*** Data provided ***

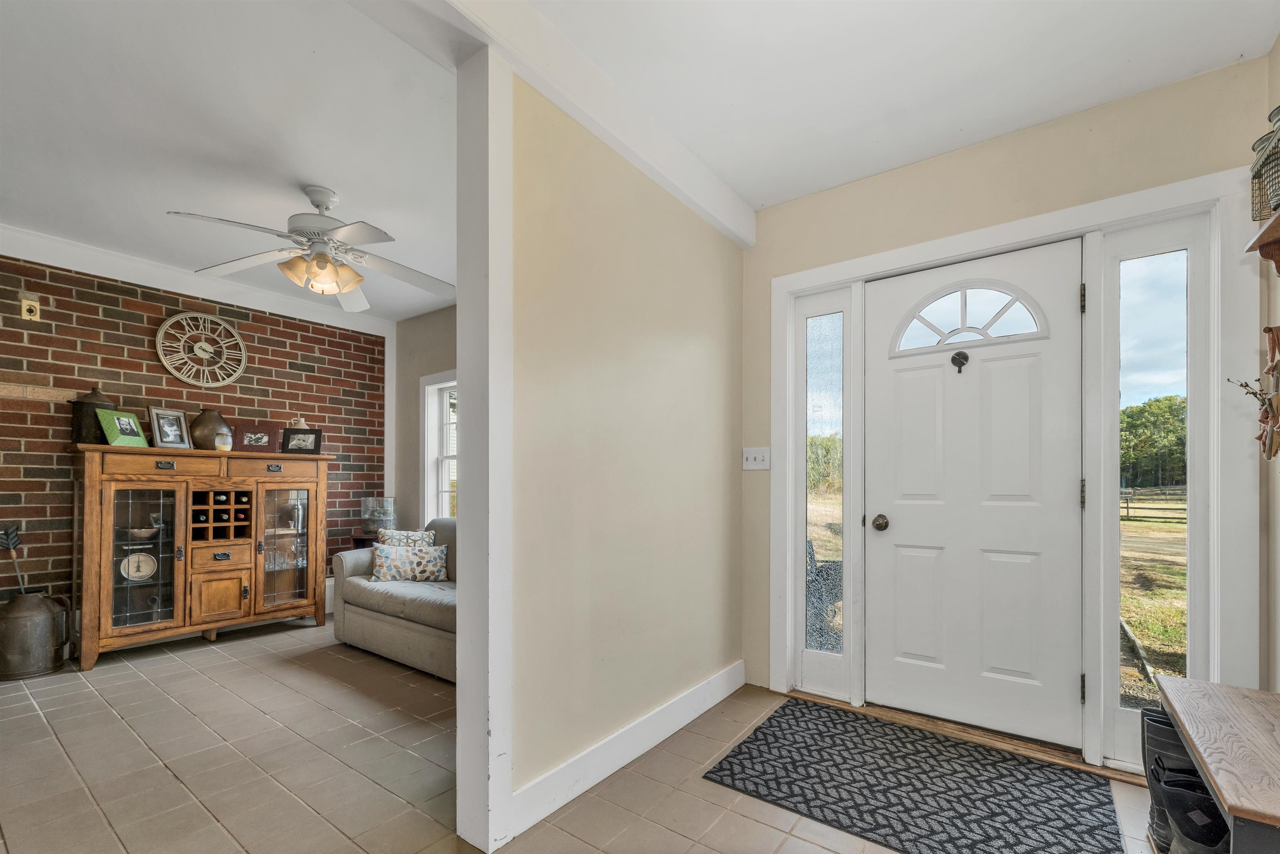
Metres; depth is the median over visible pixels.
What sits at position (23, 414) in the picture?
brick wall
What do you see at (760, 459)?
light switch
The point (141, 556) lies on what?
kitchen scale
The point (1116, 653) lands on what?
sidelight window
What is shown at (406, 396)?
side wall
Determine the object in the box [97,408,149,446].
green picture frame
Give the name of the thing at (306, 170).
living room ceiling
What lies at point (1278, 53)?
right wall
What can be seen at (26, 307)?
wall outlet
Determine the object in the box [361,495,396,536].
glass vase
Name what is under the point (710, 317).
partition wall
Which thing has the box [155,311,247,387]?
wall clock
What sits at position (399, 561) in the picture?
throw pillow
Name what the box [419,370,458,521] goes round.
window
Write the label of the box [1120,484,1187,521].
wooden fence
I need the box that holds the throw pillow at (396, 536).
[375,527,435,547]
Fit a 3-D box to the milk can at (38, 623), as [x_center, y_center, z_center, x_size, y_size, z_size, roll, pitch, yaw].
[-3.584,0.979,2.936,0.334,0.455,0.348,0,0,36]
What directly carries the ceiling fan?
hanging from the living room ceiling at (306, 170)
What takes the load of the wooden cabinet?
on the tile floor
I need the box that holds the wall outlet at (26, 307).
[19,293,41,320]
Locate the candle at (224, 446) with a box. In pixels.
[215,432,232,450]
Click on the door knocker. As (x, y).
(953, 359)
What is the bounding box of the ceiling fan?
[166,185,455,312]
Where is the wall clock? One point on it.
(201, 352)
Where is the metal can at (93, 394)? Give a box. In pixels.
[69,385,116,442]
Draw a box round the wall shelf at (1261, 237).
[1245,207,1279,274]
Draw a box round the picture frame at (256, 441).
[233,421,282,452]
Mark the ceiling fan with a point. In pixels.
(314, 260)
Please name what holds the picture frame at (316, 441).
on the wooden cabinet
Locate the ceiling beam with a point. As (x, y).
(700, 200)
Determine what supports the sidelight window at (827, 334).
in the door frame
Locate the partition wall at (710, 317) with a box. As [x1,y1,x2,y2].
[505,66,745,838]
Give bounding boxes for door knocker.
[950,351,969,372]
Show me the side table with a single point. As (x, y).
(361, 538)
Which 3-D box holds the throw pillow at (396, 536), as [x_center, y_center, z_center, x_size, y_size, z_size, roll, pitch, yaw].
[-1.698,0.630,3.627,0.398,0.335,0.193,0,0,24]
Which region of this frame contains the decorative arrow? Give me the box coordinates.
[0,523,25,593]
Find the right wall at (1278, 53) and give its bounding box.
[1260,35,1279,691]
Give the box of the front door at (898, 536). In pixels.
[862,241,1084,752]
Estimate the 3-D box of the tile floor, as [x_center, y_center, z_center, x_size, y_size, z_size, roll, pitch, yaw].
[-1.261,1.241,1.571,6.121,0.099,5.623,0,0,36]
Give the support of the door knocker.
attached to the front door at (898, 536)
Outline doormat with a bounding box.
[701,700,1125,853]
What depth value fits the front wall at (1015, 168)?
2.12 m
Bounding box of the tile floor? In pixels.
[0,612,1164,853]
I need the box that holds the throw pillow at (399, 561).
[369,542,449,581]
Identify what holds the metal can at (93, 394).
on the wooden cabinet
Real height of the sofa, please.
0.831 m
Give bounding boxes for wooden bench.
[1154,674,1279,853]
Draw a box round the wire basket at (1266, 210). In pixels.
[1249,107,1279,220]
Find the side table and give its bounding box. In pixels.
[347,533,378,548]
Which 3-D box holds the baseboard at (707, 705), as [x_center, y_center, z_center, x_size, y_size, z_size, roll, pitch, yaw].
[0.067,1.127,2.171,0.017,0.136,1.573,0,0,36]
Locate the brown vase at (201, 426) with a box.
[187,408,232,449]
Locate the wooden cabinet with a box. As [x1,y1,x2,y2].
[72,443,332,668]
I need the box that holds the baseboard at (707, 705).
[506,660,744,837]
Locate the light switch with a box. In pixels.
[741,446,770,469]
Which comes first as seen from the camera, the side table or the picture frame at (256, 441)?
the picture frame at (256, 441)
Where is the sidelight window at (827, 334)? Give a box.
[790,284,856,699]
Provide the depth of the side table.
4.27 m
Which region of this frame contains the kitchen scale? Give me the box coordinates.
[117,551,158,581]
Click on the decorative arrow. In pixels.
(6, 543)
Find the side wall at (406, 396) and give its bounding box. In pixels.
[393,302,459,527]
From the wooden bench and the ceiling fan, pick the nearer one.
the wooden bench
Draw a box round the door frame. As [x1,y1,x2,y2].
[767,160,1263,776]
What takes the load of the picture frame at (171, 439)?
on the wooden cabinet
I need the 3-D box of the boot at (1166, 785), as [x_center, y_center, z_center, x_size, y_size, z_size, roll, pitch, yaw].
[1.474,1.000,1.294,0.231,0.345,0.164,0,0,36]
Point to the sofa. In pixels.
(374, 618)
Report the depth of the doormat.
1.83 m
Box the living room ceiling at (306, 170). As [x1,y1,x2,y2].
[0,0,459,324]
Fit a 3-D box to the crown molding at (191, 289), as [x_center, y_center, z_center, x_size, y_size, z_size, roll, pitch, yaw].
[-3.548,-1.333,3.247,0.091,0.143,3.653,0,0,36]
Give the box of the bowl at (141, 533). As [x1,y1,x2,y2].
[122,525,160,540]
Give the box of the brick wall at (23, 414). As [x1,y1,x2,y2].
[0,250,386,633]
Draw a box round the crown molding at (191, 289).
[0,225,394,335]
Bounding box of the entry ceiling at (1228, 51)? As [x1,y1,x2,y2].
[527,0,1279,209]
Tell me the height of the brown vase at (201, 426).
0.293 m
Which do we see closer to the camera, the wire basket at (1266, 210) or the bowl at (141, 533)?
the wire basket at (1266, 210)
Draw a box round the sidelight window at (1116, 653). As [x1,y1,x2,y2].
[1093,208,1212,769]
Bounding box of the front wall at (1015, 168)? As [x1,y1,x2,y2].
[737,51,1275,764]
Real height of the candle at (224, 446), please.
0.115 m
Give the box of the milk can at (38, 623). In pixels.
[0,590,72,679]
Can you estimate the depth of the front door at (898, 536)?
2.23 m
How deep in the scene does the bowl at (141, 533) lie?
3.25 m
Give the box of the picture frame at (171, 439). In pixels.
[147,406,192,447]
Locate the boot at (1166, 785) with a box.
[1151,761,1230,853]
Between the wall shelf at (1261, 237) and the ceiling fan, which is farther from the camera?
the ceiling fan
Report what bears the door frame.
attached to the front wall at (1015, 168)
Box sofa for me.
[329,518,458,681]
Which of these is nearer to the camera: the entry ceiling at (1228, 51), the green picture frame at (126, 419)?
the entry ceiling at (1228, 51)
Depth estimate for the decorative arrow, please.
2.92 m
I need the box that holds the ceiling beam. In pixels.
[428,0,756,249]
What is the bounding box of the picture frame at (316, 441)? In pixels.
[280,427,322,454]
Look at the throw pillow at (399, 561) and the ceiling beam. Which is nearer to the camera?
the ceiling beam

*** End of Data provided ***

§ What the task requires:
Without the pictures, return all the entries above exactly as they stand.

§ Output below:
Metres; depth is the median over visible pixels.
What sits at position (23, 414) in the picture?
brick wall
What do you see at (760, 459)?
light switch
The point (141, 556) lies on what?
kitchen scale
The point (1116, 653) lands on what?
sidelight window
What is shown at (406, 396)?
side wall
Determine the object in the box [97,408,149,446].
green picture frame
Give the name of the thing at (306, 170).
living room ceiling
What lies at point (1278, 53)?
right wall
What can be seen at (26, 307)?
wall outlet
Determine the object in the box [361,495,396,536].
glass vase
Name what is under the point (710, 317).
partition wall
Which thing has the box [155,311,247,387]?
wall clock
What sits at position (399, 561) in the picture?
throw pillow
Name what the box [419,370,458,521] goes round.
window
Write the label of the box [1120,484,1187,521].
wooden fence
I need the box that holds the throw pillow at (396, 536).
[375,527,435,547]
Fit a 3-D box to the milk can at (38, 623), as [x_center, y_center, z_center, x_size, y_size, z_size, roll, pitch, yaw].
[-3.584,0.979,2.936,0.334,0.455,0.348,0,0,36]
What directly carries the ceiling fan?
hanging from the living room ceiling at (306, 170)
What takes the load of the wooden cabinet?
on the tile floor
I need the box that holds the wall outlet at (26, 307).
[19,293,41,320]
Locate the candle at (224, 446) with a box. In pixels.
[215,432,232,450]
Click on the door knocker. As (x, y).
(953, 359)
What is the bounding box of the ceiling fan?
[166,185,455,312]
Where is the wall clock? One point on it.
(201, 352)
Where is the metal can at (93, 394)? Give a box. In pixels.
[69,385,116,442]
Draw a box round the wall shelf at (1261, 237).
[1245,207,1279,274]
Draw a box round the picture frame at (256, 441).
[233,421,282,452]
Mark the ceiling fan with a point. In pixels.
(314, 260)
Please name what holds the picture frame at (316, 441).
on the wooden cabinet
Locate the ceiling beam with a point. As (x, y).
(700, 200)
Determine what supports the sidelight window at (827, 334).
in the door frame
Locate the partition wall at (710, 317) with a box. As [x1,y1,x2,y2].
[505,66,745,838]
Give bounding boxes for door knocker.
[950,351,969,372]
Show me the side table with a single point. As (x, y).
(361, 538)
Which 3-D box holds the throw pillow at (396, 536), as [x_center, y_center, z_center, x_size, y_size, z_size, roll, pitch, yaw].
[-1.698,0.630,3.627,0.398,0.335,0.193,0,0,24]
Which region of this frame contains the decorative arrow? Give me the box coordinates.
[0,523,25,593]
Find the right wall at (1278, 53) and give its bounding box.
[1260,35,1279,691]
Give the box of the front door at (898, 536). In pixels.
[862,241,1084,752]
Estimate the 3-D box of the tile floor, as [x_center, y_center, z_center, x_size, y_size, z_size, roll, pitch, yaw].
[-1.261,1.241,1.571,6.121,0.099,5.623,0,0,36]
Give the support of the door knocker.
attached to the front door at (898, 536)
Outline doormat with a bounding box.
[701,700,1125,853]
What depth value fits the front wall at (1015, 168)?
2.12 m
Bounding box of the tile floor? In pixels.
[0,612,1164,853]
I need the box that holds the throw pillow at (399, 561).
[369,542,449,581]
Identify what holds the metal can at (93, 394).
on the wooden cabinet
Real height of the sofa, please.
0.831 m
Give bounding boxes for wooden bench.
[1154,674,1279,853]
Draw a box round the wire basket at (1266, 210). In pixels.
[1249,107,1279,220]
Find the side table and give its bounding box. In pixels.
[347,533,378,548]
Which 3-D box holds the baseboard at (707, 705), as [x_center, y_center, z_center, x_size, y_size, z_size, roll, pitch, yaw].
[0.067,1.127,2.171,0.017,0.136,1.573,0,0,36]
Locate the brown vase at (201, 426) with a box.
[187,408,232,449]
Locate the wooden cabinet with a box. As [x1,y1,x2,y2].
[72,443,332,668]
I need the box that holds the baseboard at (707, 705).
[506,660,744,837]
Locate the light switch with a box. In pixels.
[741,446,770,469]
Which comes first as seen from the camera, the side table or the picture frame at (256, 441)?
the picture frame at (256, 441)
Where is the sidelight window at (827, 334)? Give a box.
[790,284,856,699]
Provide the depth of the side table.
4.27 m
Which region of this frame contains the kitchen scale? Give me the box coordinates.
[117,551,158,581]
Click on the decorative arrow. In pixels.
(6, 543)
Find the side wall at (406, 396) and give its bounding box. In pixels.
[393,302,459,527]
From the wooden bench and the ceiling fan, pick the nearer one.
the wooden bench
Draw a box round the door frame. As [x1,y1,x2,y2].
[767,160,1263,776]
What takes the load of the picture frame at (171, 439)?
on the wooden cabinet
I need the 3-D box of the boot at (1166, 785), as [x_center, y_center, z_center, x_size, y_size, z_size, roll, pitch, yaw].
[1.474,1.000,1.294,0.231,0.345,0.164,0,0,36]
Point to the sofa. In pixels.
(374, 618)
Report the depth of the doormat.
1.83 m
Box the living room ceiling at (306, 170). As [x1,y1,x2,y2].
[0,0,459,324]
Fit a 3-D box to the crown molding at (191, 289), as [x_center, y_center, z_center, x_size, y_size, z_size, roll, pitch, yaw].
[-3.548,-1.333,3.247,0.091,0.143,3.653,0,0,36]
Give the box of the bowl at (141, 533). As [x1,y1,x2,y2].
[122,525,160,540]
Give the box of the brick wall at (23, 414). As [x1,y1,x2,y2].
[0,250,386,633]
Draw a box round the crown molding at (191, 289).
[0,225,394,335]
Bounding box of the entry ceiling at (1228, 51)? As [x1,y1,x2,y2].
[527,0,1279,209]
Tell me the height of the brown vase at (201, 426).
0.293 m
Which do we see closer to the camera, the wire basket at (1266, 210) or the bowl at (141, 533)?
the wire basket at (1266, 210)
Draw a box round the sidelight window at (1116, 653). As [x1,y1,x2,y2].
[1093,208,1212,769]
Bounding box of the front wall at (1015, 168)? As [x1,y1,x2,y2].
[737,51,1275,764]
Real height of the candle at (224, 446), please.
0.115 m
Give the box of the milk can at (38, 623). In pixels.
[0,590,72,679]
Can you estimate the depth of the front door at (898, 536)?
2.23 m
How deep in the scene does the bowl at (141, 533) lie?
3.25 m
Give the box of the picture frame at (171, 439). In pixels.
[147,406,192,447]
Locate the boot at (1166, 785) with a box.
[1151,761,1230,853]
Between the wall shelf at (1261, 237) and the ceiling fan, which is farther from the camera?
the ceiling fan
Report what bears the door frame.
attached to the front wall at (1015, 168)
Box sofa for me.
[329,518,458,681]
Which of these is nearer to the camera: the entry ceiling at (1228, 51), the green picture frame at (126, 419)?
the entry ceiling at (1228, 51)
Depth estimate for the decorative arrow, please.
2.92 m
I need the box that holds the ceiling beam. In pixels.
[428,0,756,249]
What is the bounding box of the picture frame at (316, 441)? In pixels.
[280,427,322,454]
Look at the throw pillow at (399, 561) and the ceiling beam. Which is nearer to the camera?
the ceiling beam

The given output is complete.